**TASK**.
Copy word for word the lines of the records below, beginning at the one with "Codice disciplinare e codice di condotta" and finishing at the one with "Nova lei endurece penas para crimes sexuais", ends included, but none of the pictures.

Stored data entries
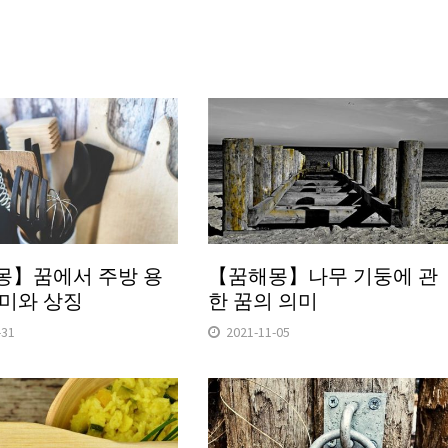
몽】꿈에서 주방 용
【꿈해몽】나무 기둥에 관
미와 상징
한 꿈의 의미
-31
2021-11-05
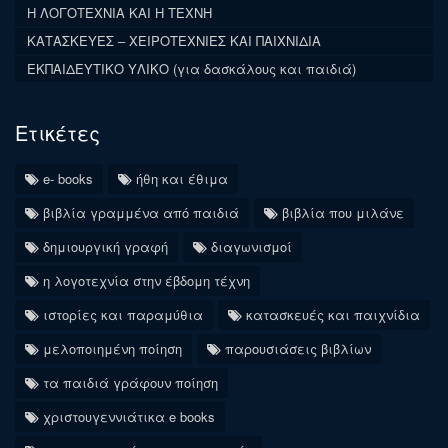
Η ΛΟΓΟΤΕΧΝΙΑ ΚΑΙ Η ΤΕΧΝΗ
ΚΑΤΑΣΚΕΥΕΣ – ΧΕΙΡΟΤΕΧΝΙΕΣ ΚΑΙ ΠΑΙΧΝΙΔΙΑ
ΕΚΠΑΙΔΕΥΤΙΚΟ ΥΛΙΚΟ (για δασκάλους και παιδιά)
Ετικέτες
e- books
ήθη και έθιμα
βιβλία γραμμένα από παιδιά
βιβλία που μιλάνε
δημιουργική γραφή
διαγωνισμοί
η λογοτεχνία στην έβδομη τέχνη
ιστορίες και παραμύθια
κατασκευές και παιχνίδια
μελοποιημένη ποίηση
παρουσιάσεις βιβλίων
τα παιδιά γράφουν ποίηση
χριστουγεννιάτικα e books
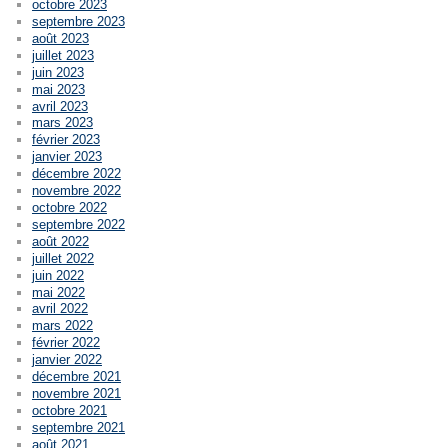
octobre 2023
septembre 2023
août 2023
juillet 2023
juin 2023
mai 2023
avril 2023
mars 2023
février 2023
janvier 2023
décembre 2022
novembre 2022
octobre 2022
septembre 2022
août 2022
juillet 2022
juin 2022
mai 2022
avril 2022
mars 2022
février 2022
janvier 2022
décembre 2021
novembre 2021
octobre 2021
septembre 2021
août 2021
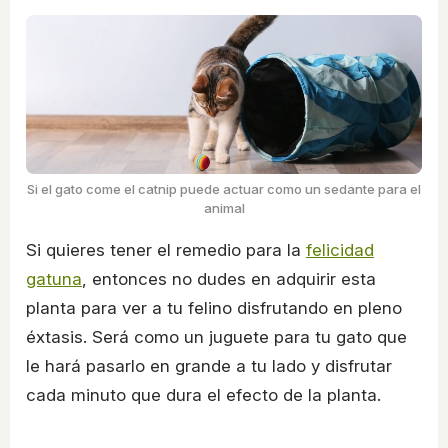
Si el gato come el catnip puede actuar como un sedante para el
animal
Si quieres tener el remedio para la
felicidad
gatuna
, entonces no dudes en adquirir esta
planta para ver a tu felino disfrutando en pleno
éxtasis. Será como un juguete para tu gato que
le hará pasarlo en grande a tu lado y disfrutar
cada minuto que dura el efecto de la planta.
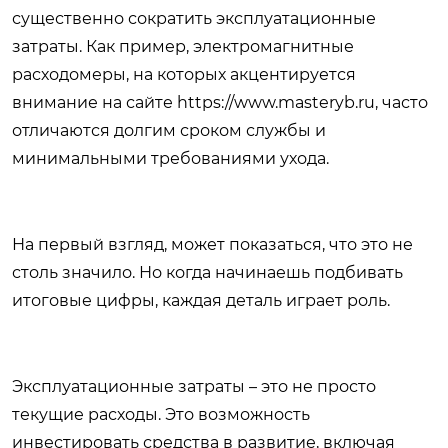
существенно сократить эксплуатационные
затраты. Как пример, электромагнитные
расходомеры, на которых акцентируется
внимание на сайте https://www.masteryb.ru, часто
отличаются долгим сроком службы и
минимальными требованиями ухода.
На первый взгляд, может показаться, что это не
столь значило. Но когда начинаешь подбивать
итоговые цифры, каждая деталь играет роль.
Эксплуатационные затраты – это не просто
текущие расходы. Это возможность
инвестировать средства в развитие, включая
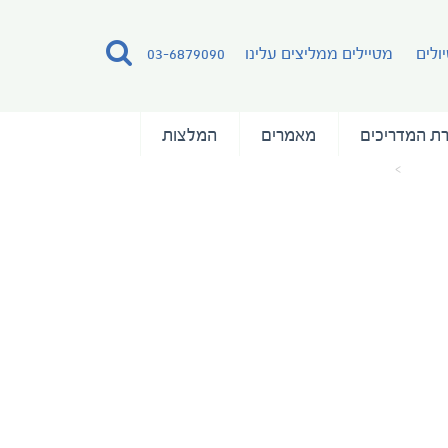
ולים
מטיילים ממליצים עלינו
03-6879090
ת המדריכים
מאמרים
המלצות
אמרים
WhatsApp Image 2024-10-27 at 17.01.54_0d17d414
Whats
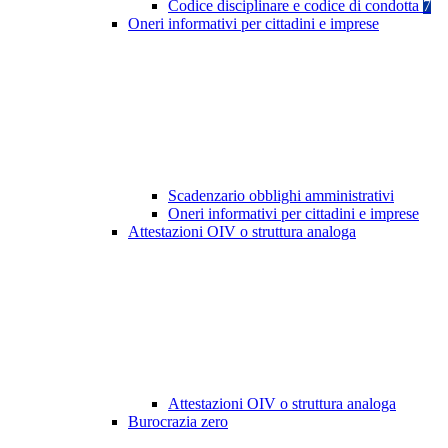
Codice disciplinare e codice di condotta
7
Oneri informativi per cittadini e imprese
Scadenzario obblighi amministrativi
Oneri informativi per cittadini e imprese
Attestazioni OIV o struttura analoga
Attestazioni OIV o struttura analoga
Burocrazia zero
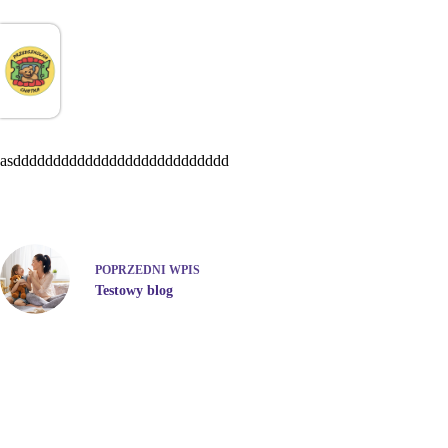
asddddddddddddddddddddddddddd
POPRZEDNI
WPIS
Testowy blog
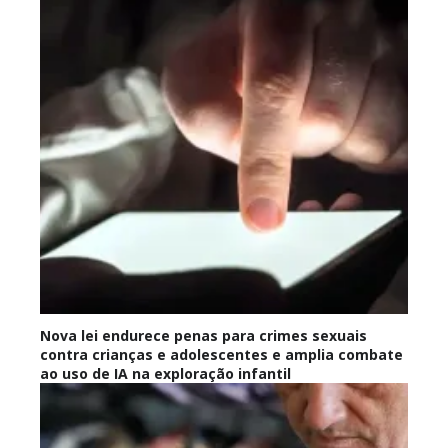
Nova lei endurece penas para crimes sexuais
contra crianças e adolescentes e amplia combate
ao uso de IA na exploração infantil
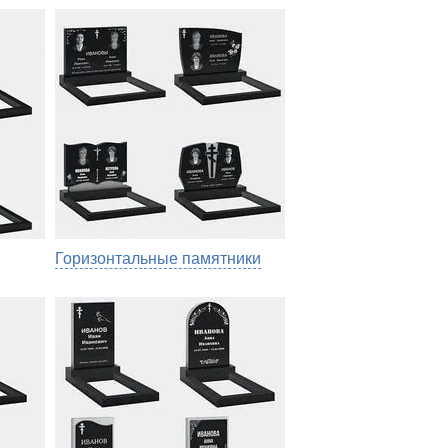
Горизонтальные памятники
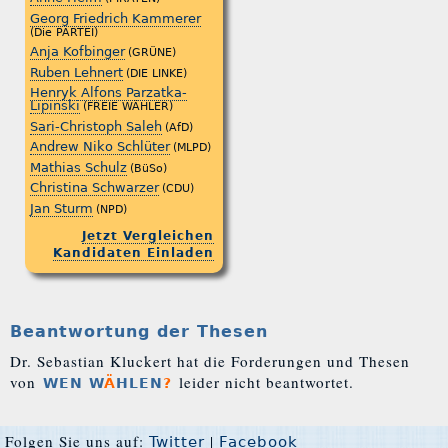
Georg Friedrich Kammerer
(Die PARTEI)
Anja Kofbinger
(GRÜNE)
Ruben Lehnert
(DIE LINKE)
Henryk Alfons Parzatka-
Lipinski
(FREIE WÄHLER)
Sari-Christoph Saleh
(AfD)
Andrew Niko Schlüter
(MLPD)
Mathias Schulz
(BüSo)
Christina Schwarzer
(CDU)
Jan Sturm
(NPD)
Jetzt Vergleichen
Kandidaten Einladen
Beantwortung der Thesen
Dr. Sebastian Kluckert hat die Forderungen und Thesen
von
leider nicht beantwortet.
WEN W
Ä
HLEN
?
Folgen Sie uns auf:
|
Twitter
Facebook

**TASK OUTPUT**.
Codice disciplinare e codice di condotta
7
Oneri informativi per cittadini e imprese
Scadenzario obblighi amministrativi
Oneri informativi per cittadini e imprese
Attestazioni OIV o struttura analoga
Attestazioni OIV o struttura analoga
Burocrazia zero
asddddddddddddddddddddddddddd
POPRZEDNI
WPIS
Testowy blog
Nova lei endurece penas para crimes sexuais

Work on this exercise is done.